[RECORDS FOR THE TASK Boundary: Start]

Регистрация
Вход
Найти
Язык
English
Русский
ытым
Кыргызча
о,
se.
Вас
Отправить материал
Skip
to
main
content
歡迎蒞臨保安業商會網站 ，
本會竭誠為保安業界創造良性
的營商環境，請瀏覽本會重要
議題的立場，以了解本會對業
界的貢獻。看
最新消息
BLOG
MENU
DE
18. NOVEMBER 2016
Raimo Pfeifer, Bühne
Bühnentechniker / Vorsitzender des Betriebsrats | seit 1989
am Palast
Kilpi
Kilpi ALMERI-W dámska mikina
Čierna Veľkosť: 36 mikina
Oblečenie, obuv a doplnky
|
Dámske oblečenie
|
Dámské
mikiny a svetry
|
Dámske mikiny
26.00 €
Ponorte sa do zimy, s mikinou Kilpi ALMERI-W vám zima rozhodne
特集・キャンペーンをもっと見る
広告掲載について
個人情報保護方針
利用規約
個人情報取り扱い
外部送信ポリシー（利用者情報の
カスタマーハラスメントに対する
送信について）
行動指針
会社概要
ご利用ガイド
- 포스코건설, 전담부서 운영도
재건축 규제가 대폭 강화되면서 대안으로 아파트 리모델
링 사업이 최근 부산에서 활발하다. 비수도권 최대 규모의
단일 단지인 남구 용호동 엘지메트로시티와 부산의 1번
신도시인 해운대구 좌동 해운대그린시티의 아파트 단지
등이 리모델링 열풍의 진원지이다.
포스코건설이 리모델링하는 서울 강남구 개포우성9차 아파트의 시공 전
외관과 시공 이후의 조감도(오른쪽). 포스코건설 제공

[RECORDS FOR THE TASK Boundary: End]

TASK STATEMENT
Bring together each line above where the string "mikina" turns up.

SOLUTION FOR THIS TASK
Kilpi ALMERI-W dámska mikina
Čierna Veľkosť: 36 mikina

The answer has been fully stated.